The study's main limitation is related to the database we used. The data is based on hospital claims as the source information about photocoagulation. Therefore, we could not discriminate between the reasons leading to photocoagulation. Since rosiglitazone may cause macular edema, which is primarily treated with focal photocoagulation, this could explain the increase in retinal laser treatment we noted in the rosiglitazone group. Alternatively, rosiglitazone use has also been found to be related to a reduction in renal function (Citation11). These findings may represent a mechanism related to small blood vessel damage, which might cause diabetic retinopathy. Rosiglitazone use has been related to an increased risk of myocardial infarction and heart failure (Citation12). It is possible that another unknown mechanism might cause disease progression despite better glycemic control.

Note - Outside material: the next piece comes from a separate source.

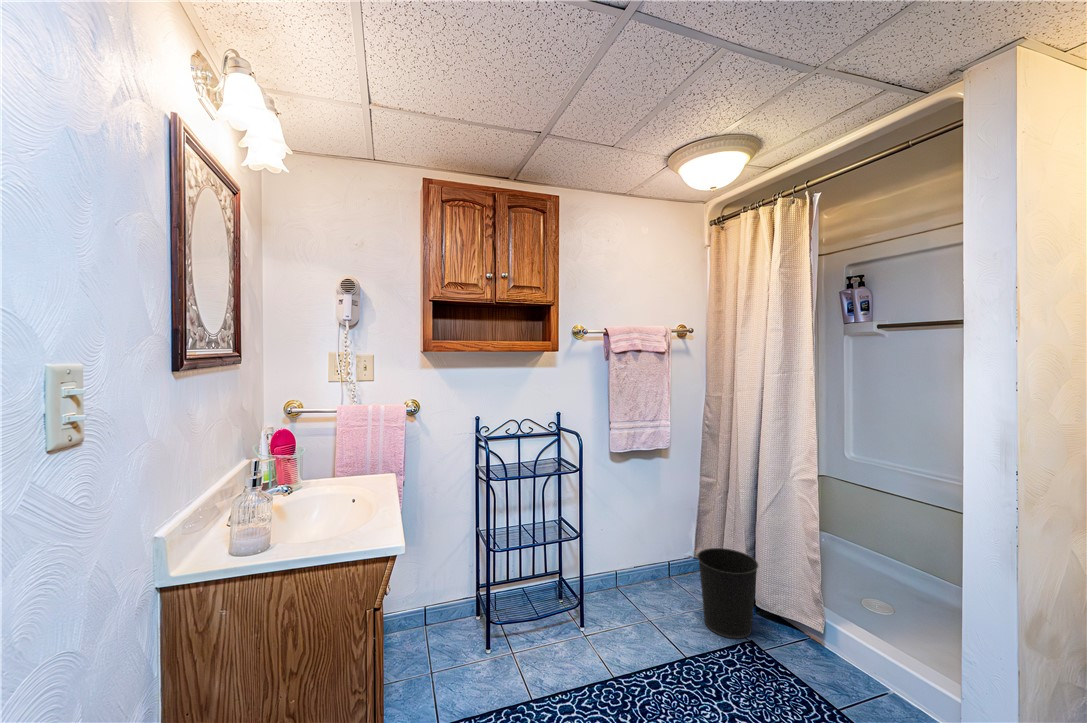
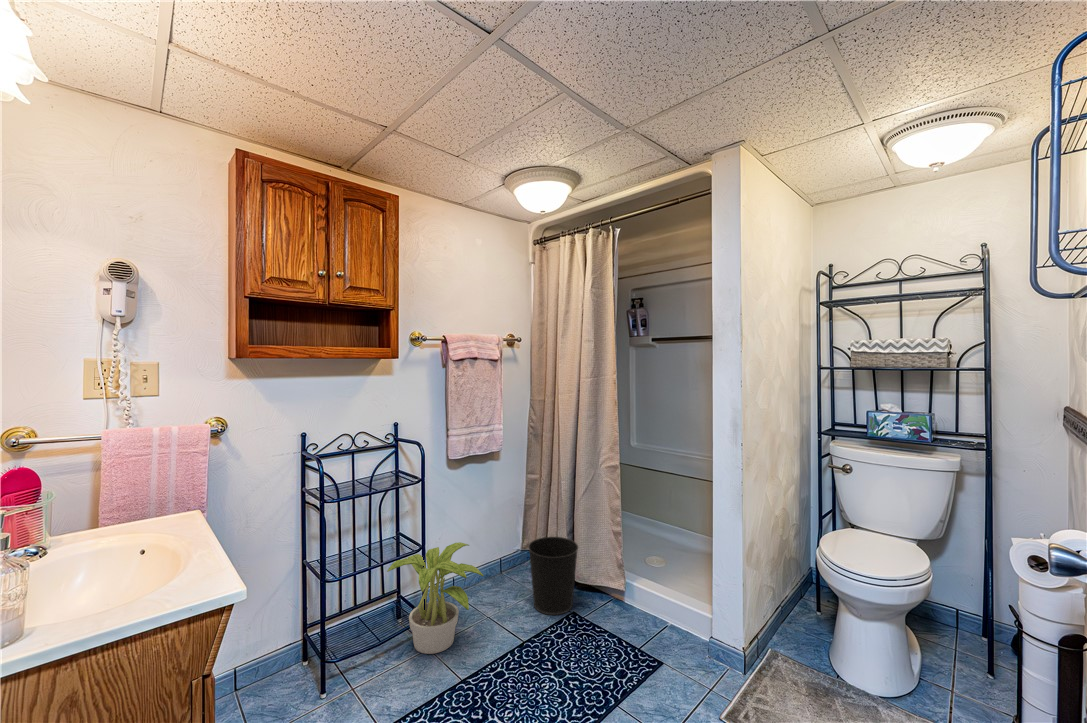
potted plant: none [547,537,643,644] -> present [387,542,483,654]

Diabetic retinopathy has no symptoms until its advanced stages. Laser photocoagulation and vitrectomy are not recommended until late stages of diabetic retinopathy. We chose to use laser photocoagulation as a marker for clinically significant disease progression because it represents clinically significant disease and because it can only be recommended by a retinal specialist. Though there might be differences among different ophthalmologists about when is the time for laser treatment, it always represents advanced disease or progression.

Practice implications

Our finding about the more rapid deterioration of diabetic retinopathy in the rosiglitazone group adds a new concern regarding rosiglitazone use. It reinforces the European Medicines Agency decision to suspend the use of rosiglitazone in the European Union (Citation13).

Declaration of interest: The authors report no conflicts of interest. The authors alone are responsible for the content and writing of the paper.